The head of the Russian parliament further fuelled mistrust as he spoke out against a prisoner exchange following the capture of Ukrainian fighters in Mariupol.
"Nazi criminals are not subject to exchange. They are war criminals and we must do everything to bring them to justice," Vyacheslav Volodin said during a plenary session.
Ukraine hopes for an exchange of the more than 260 of its own soldiers who had left the besieged Azovstal steelworks.
Some of the Ukrainian fighters in Mariupol belong to the far-right nationalist Azov regiment, seen by Moscow as a neo-Nazi unit.
The Russian military said it had captured 265 Ukrainian fighters from the plant since Monday.
"In the past 24 hours, 265 fighters, including 51 seriously wounded, have laid down their weapons and were taken into captivity," Russian Defence Ministry spokesman Igor Konashenkov said.
The numbers differ slightly from Kiev's information, which spoke of 264 prisoners, among them 52 seriously injured.
The Russian ministry published a video showing the capture of the Ukrainians, medical treatment being administered and the injured being taken away.
Efforts to rescue the last remaining Ukrainian soldiers in Mariupol continue, according to Kiev.
"We are working on further stages of the humanitarian operation," Ukrainian Deputy Prime Minister Iryna Vereshchuk wrote on Telegram.
Hundreds of civilians were evacuated from the plant in recent days.

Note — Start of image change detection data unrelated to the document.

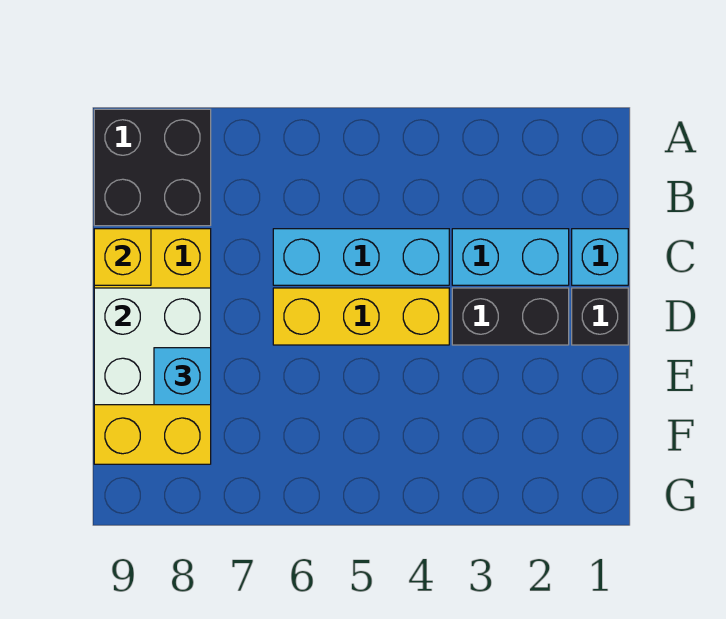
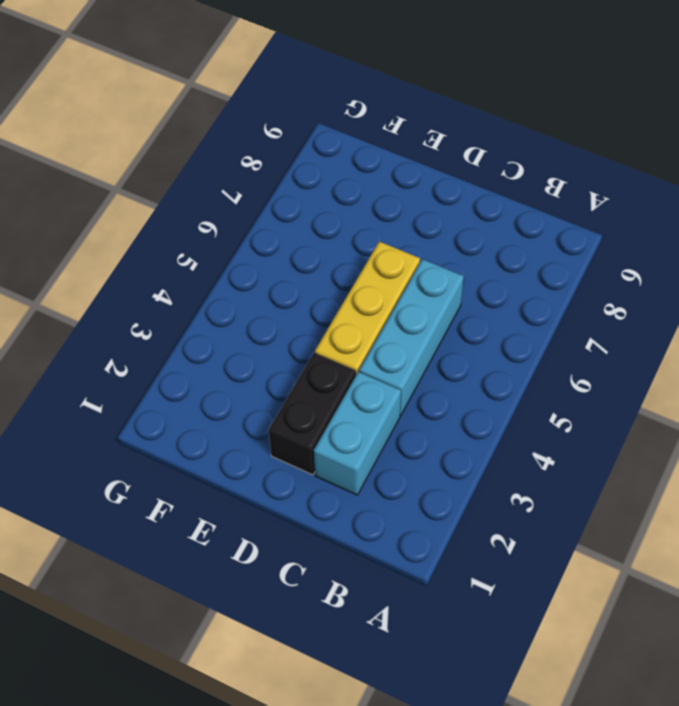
none -> black brick A8:B9 level 1
none -> cyan brick C1 level 1

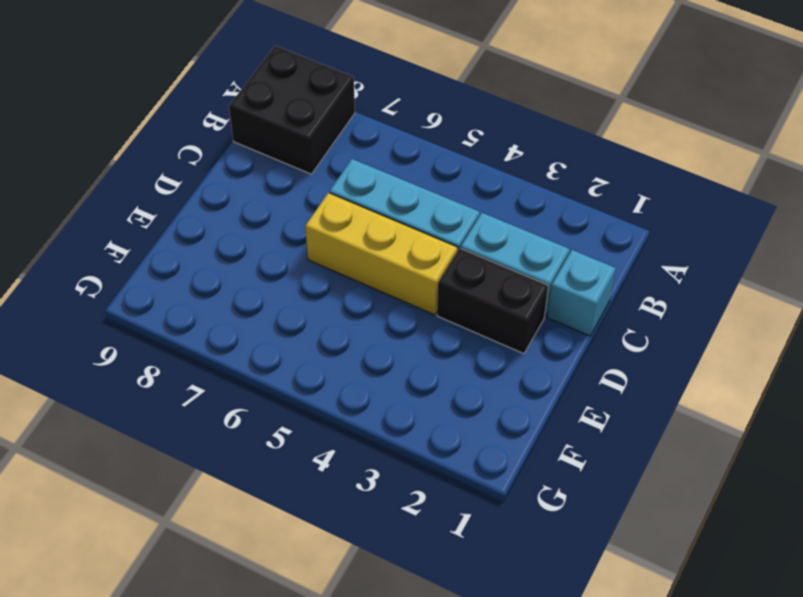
none -> yellow brick C8:F9 level 1
none -> black brick D1 level 1

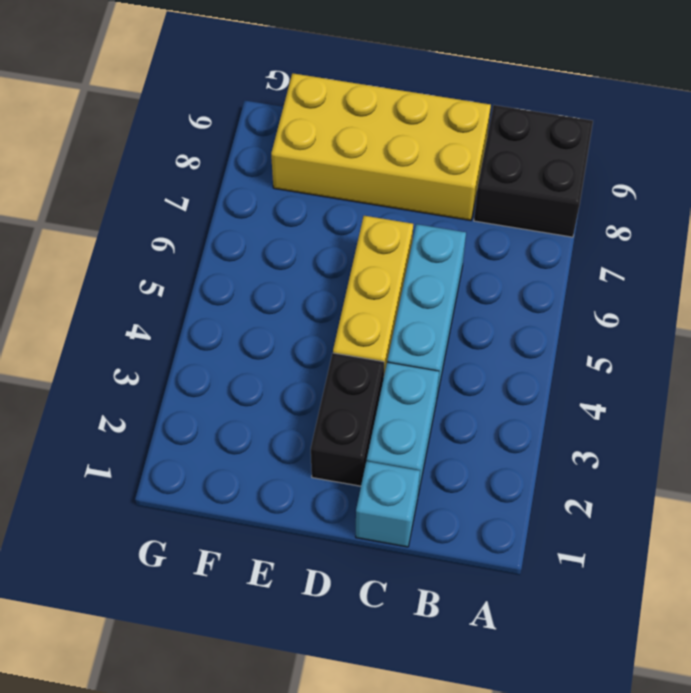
none -> black brick D1 level 1
none -> yellow brick C9 level 2

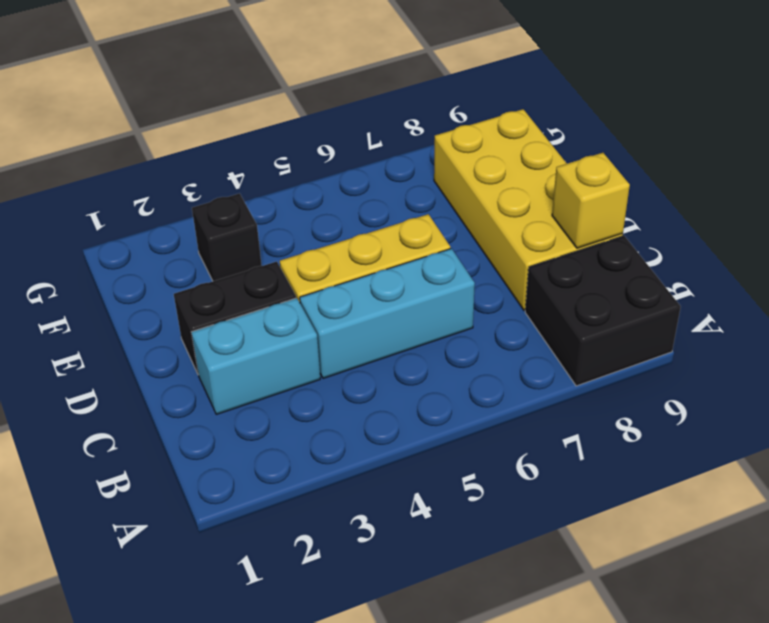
black brick F3 level 1 -> black brick D1 level 1
none -> cyan brick C1 level 1
none -> white brick D8:E9 level 2

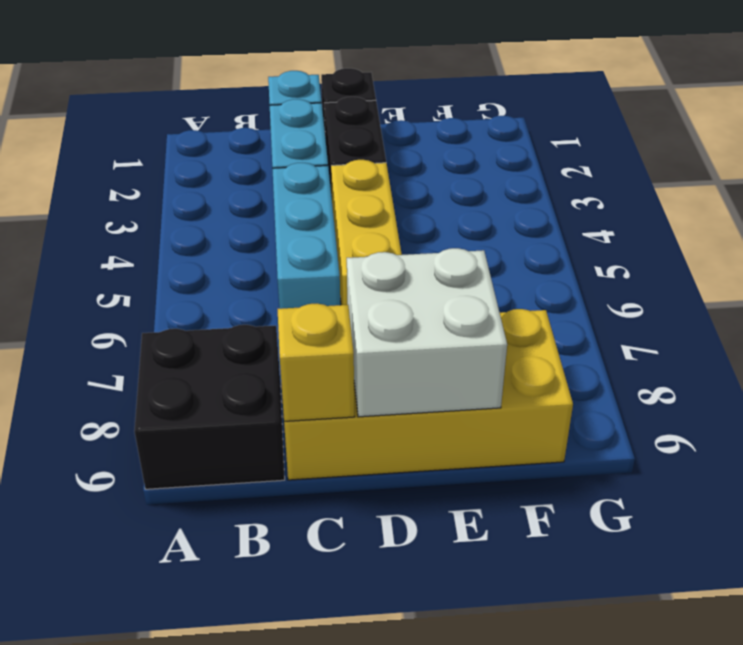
none -> cyan brick E8 level 3

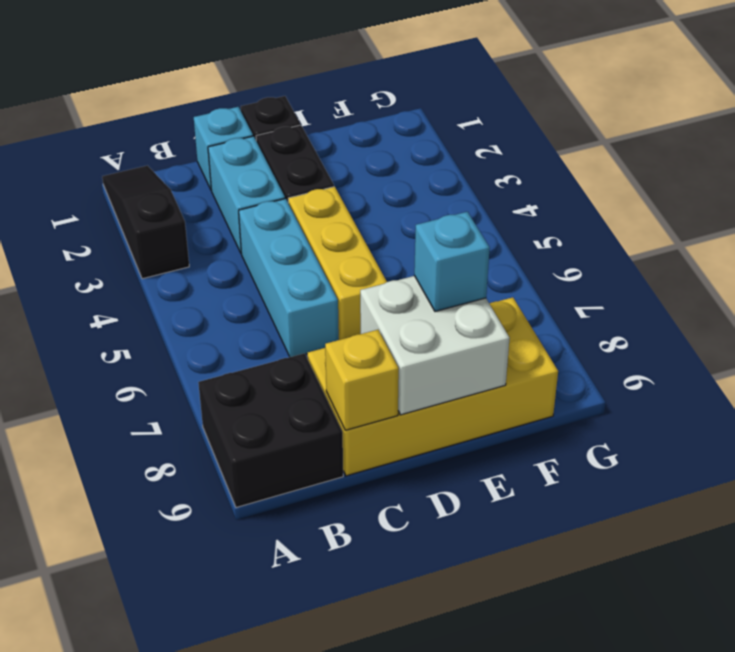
black slope A1:A3 level 1 top 3 -> none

Meanwhile, British intelligence said Russian armed forces are increasingly relying on "indiscriminate artillery bombardment" of Ukraine and "an unwillingness to risk flying combat aircraft routinely beyond its own front lines."
Several buildings were attacked in the western Russian region of Kursk on the border with Ukraine, Kursk Governor Roman Starovoyt announced. This could not be independently verified.
Seven civilians were killed in Ukraine's eastern Donetsk region by Russian troops, the head of the local military administration said.
At least 382 civilians have been killed and 1,096 injured in Donetsk alone since Russia's invasion, according to Ukrainian figures.
Russia's Deputy Prime Minister Marat Khusnullin visited Ukraine's Kherson on Tuesday, and said the region would take a "worthy place in our Russian family," RIA Novosti reported.